‘I have never seen it like this’
THE road to Dave Hollingsworth’s farm in Pine Grove, Content Gap, is lined with depressing evidence of the fires that wreaked havoc in the St Andrew hills for almost two weeks earlier this month.
The soil is a mixture of brown and black; ‘charcoaled’ trees with mustard and green leaves; bamboo blackened by the flames lean to one side as if about to fall; and utility poles stand precariously with large chunks of their base eaten away by the fires.
“I have never seen it like this, never in history,” said Hollingsworth, who was cleaning up his one-acre farm and punching some fresh holes when the Jamaica Observer stopped to talk with him last Wednesday.
The 46-year-old farmer was carrying out the chore in the hope that he can get some seedlings to start planting again.
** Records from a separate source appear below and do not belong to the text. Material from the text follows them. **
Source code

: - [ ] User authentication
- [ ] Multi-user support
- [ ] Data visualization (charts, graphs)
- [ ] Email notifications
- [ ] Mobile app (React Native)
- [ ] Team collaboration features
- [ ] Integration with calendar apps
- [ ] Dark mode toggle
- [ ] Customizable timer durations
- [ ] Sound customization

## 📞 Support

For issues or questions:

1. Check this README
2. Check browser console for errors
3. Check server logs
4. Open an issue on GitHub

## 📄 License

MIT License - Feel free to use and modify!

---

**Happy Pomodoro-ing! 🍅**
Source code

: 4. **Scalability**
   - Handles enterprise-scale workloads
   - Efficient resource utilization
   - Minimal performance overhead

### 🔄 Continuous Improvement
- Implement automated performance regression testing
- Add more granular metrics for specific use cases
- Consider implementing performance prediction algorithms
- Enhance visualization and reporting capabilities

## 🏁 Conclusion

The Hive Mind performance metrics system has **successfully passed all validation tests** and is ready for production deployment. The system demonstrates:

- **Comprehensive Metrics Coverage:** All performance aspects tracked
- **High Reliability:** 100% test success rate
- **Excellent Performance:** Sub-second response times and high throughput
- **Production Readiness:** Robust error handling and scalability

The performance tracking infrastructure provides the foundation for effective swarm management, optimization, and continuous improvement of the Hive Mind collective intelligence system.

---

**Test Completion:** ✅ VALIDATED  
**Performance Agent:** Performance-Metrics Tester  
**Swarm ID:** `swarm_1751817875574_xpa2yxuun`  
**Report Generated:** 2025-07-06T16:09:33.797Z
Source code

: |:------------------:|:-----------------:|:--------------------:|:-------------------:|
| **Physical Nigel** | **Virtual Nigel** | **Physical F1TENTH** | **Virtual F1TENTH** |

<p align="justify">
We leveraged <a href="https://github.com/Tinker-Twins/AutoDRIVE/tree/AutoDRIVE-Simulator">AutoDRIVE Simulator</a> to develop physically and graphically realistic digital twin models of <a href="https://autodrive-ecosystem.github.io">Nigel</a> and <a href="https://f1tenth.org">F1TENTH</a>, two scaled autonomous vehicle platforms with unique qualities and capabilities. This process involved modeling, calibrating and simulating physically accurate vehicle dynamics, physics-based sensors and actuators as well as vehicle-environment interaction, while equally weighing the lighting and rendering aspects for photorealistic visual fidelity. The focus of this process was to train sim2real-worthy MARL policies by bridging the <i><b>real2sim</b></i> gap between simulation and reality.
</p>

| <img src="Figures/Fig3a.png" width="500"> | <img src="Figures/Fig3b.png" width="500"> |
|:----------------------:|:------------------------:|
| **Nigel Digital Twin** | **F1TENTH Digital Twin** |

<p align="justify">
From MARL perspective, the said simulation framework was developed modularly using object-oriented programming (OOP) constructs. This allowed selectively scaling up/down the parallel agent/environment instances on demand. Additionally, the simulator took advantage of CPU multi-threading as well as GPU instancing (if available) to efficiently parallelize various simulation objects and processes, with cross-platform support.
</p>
“Is jus some seedlings I need [and] some planting material like fertiliser,” said Hollingsworth, who told the Sunday Observer that the fires destroyed his coffee, plantain, banana, and pear trees, as well as tomatoes.
Luckily for Hollingsworth his house was not affected by the fires. However, he had an initial scare when — from his vantage point at City of Refuge Children’s Home, where he had gone to help — he saw the flames heading up the hill toward his house.
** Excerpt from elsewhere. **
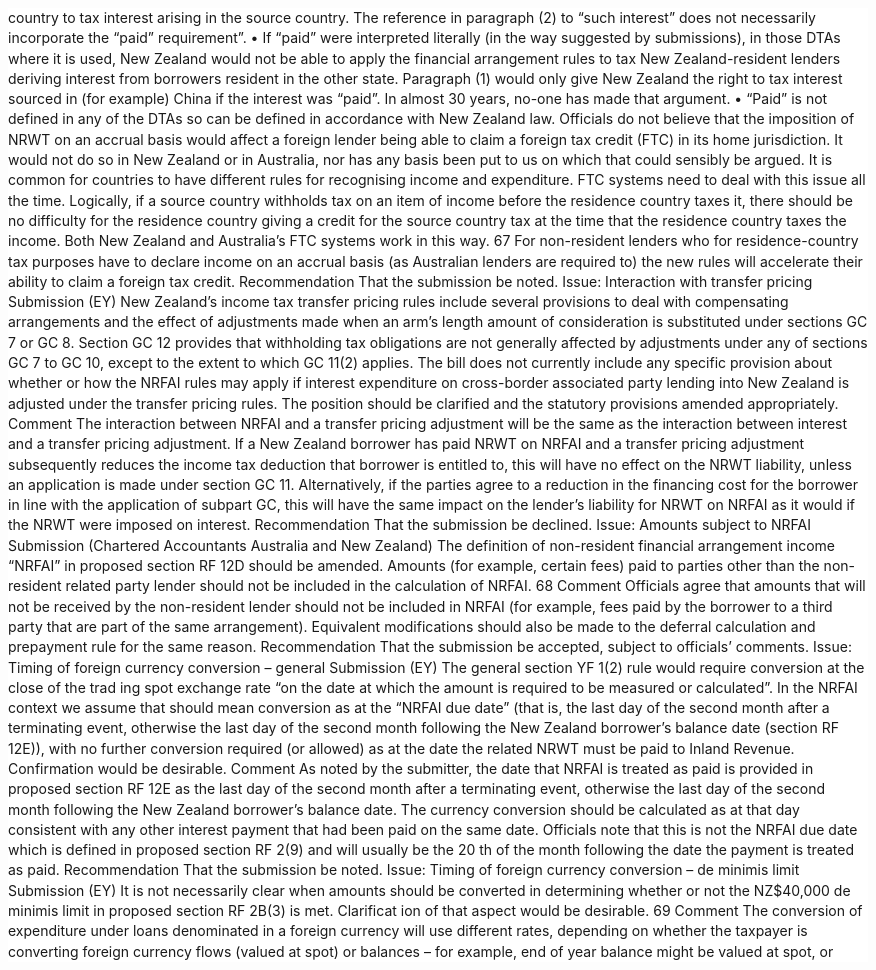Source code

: country to tax interest arising in the source country. The reference in paragraph (2) to “such interest” does not necessarily incorporate the “paid” requirement”. • If “paid” were interpreted literally (in the way suggested by submissions), in those DTAs where it is used, New Zealand would not be able to apply the financial arrangement rules to tax New Zealand-resident lenders deriving interest from borrowers resident in the other state. Paragraph (1) would only give New Zealand the right to tax interest sourced in (for example) China if the interest was “paid”. In almost 30 years, no-one has made that argument. • “Paid” is not defined in any of the DTAs so can be defined in accordance with New Zealand law. Officials do not believe that the imposition of NRWT on an accrual basis would affect a foreign lender being able to claim a foreign tax credit (FTC) in its home jurisdiction. It would not do so in New Zealand or in Australia, nor has any basis been put to us on which that could sensibly be argued. It is common for countries to have different rules for recognising income and expenditure. FTC systems need to deal with this issue all the time. Logically, if a source country withholds tax on an item of income before the residence country taxes it, there should be no difficulty for the residence country giving a credit for the source country tax at the time that the residence country taxes the income. Both New Zealand and Australia’s FTC systems work in this way. 67 For non-resident lenders who for residence-country tax purposes have to declare income on an accrual basis (as Australian lenders are required to) the new rules will accelerate their ability to claim a foreign tax credit. Recommendation That the submission be noted. Issue: Interaction with transfer pricing Submission (EY) New Zealand’s income tax transfer pricing rules include several provisions to deal with compensating arrangements and the effect of adjustments made when an arm’s length amount of consideration is substituted under sections GC 7 or GC 8. Section GC 12 provides that withholding tax obligations are not generally affected by adjustments under any of sections GC 7 to GC 10, except to the extent to which GC 11(2) applies. The bill does not currently include any specific provision about whether or how the NRFAI rules may apply if interest expenditure on cross-border associated party lending into New Zealand is adjusted under the transfer pricing rules. The position should be clarified and the statutory provisions amended appropriately. Comment The interaction between NRFAI and a transfer pricing adjustment will be the same as the interaction between interest and a transfer pricing adjustment. If a New Zealand borrower has paid NRWT on NRFAI and a transfer pricing adjustment subsequently reduces the income tax deduction that borrower is entitled to, this will have no effect on the NRWT liability, unless an application is made under section GC 11. Alternatively, if the parties agree to a reduction in the financing cost for the borrower in line with the application of subpart GC, this will have the same impact on the lender’s liability for NRWT on NRFAI as it would if the NRWT were imposed on interest. Recommendation That the submission be declined. Issue: Amounts subject to NRFAI Submission (Chartered Accountants Australia and New Zealand) The definition of non-resident financial arrangement income “NRFAI” in proposed section RF 12D should be amended. Amounts (for example, certain fees) paid to parties other than the non-resident related party lender should not be included in the calculation of NRFAI. 68 Comment Officials agree that amounts that will not be received by the non-resident lender should not be included in NRFAI (for example, fees paid by the borrower to a third party that are part of the same arrangement). Equivalent modifications should also be made to the deferral calculation and prepayment rule for the same reason. Recommendation That the submission be accepted, subject to officials’ comments. Issue: Timing of foreign currency conversion – general Submission (EY) The general section YF 1(2) rule would require conversion at the close of the trad ing spot exchange rate “on the date at which the amount is required to be measured or calculated”. In the NRFAI context we assume that should mean conversion as at the “NRFAI due date” (that is, the last day of the second month after a terminating event, otherwise the last day of the second month following the New Zealand borrower’s balance date (section RF 12E)), with no further conversion required (or allowed) as at the date the related NRWT must be paid to Inland Revenue. Confirmation would be desirable. Comment As noted by the submitter, the date that NRFAI is treated as paid is provided in proposed section RF 12E as the last day of the second month after a terminating event, otherwise the last day of the second month following the New Zealand borrower’s balance date. The currency conversion should be calculated as at that day consistent with any other interest payment that had been paid on the same date. Officials note that this is not the NRFAI due date which is defined in proposed section RF 2(9) and will usually be the 20 th of the month following the date the payment is treated as paid. Recommendation That the submission be noted. Issue: Timing of foreign currency conversion – de minimis limit Submission (EY) It is not necessarily clear when amounts should be converted in determining whether or not the NZ$40,000 de minimis limit in proposed section RF 2B(3) is met. Clarificat ion of that aspect would be desirable. 69 Comment The conversion of expenditure under loans denominated in a foreign currency will use different rates, depending on whether the taxpayer is converting foreign currency flows (valued at spot) or balances – for example, end of year balance might be valued at spot, or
“I saw that the fire was near my house, so I rushed home, but I wasn’t too worried about the house, because it is made of concrete,” he said. “But the plants — the banana, coffee, lime, pear tree, everything, dem roast. I have to start all over again,” he lamented.
Hollingsworth was obviously surprised at the speed with which the fire spread. “In a jiffy,” was how he described it. “I would say that within 15 minutes from Guava Ridge, all of up here was destroyed because of the wind. It nuh tek no time.”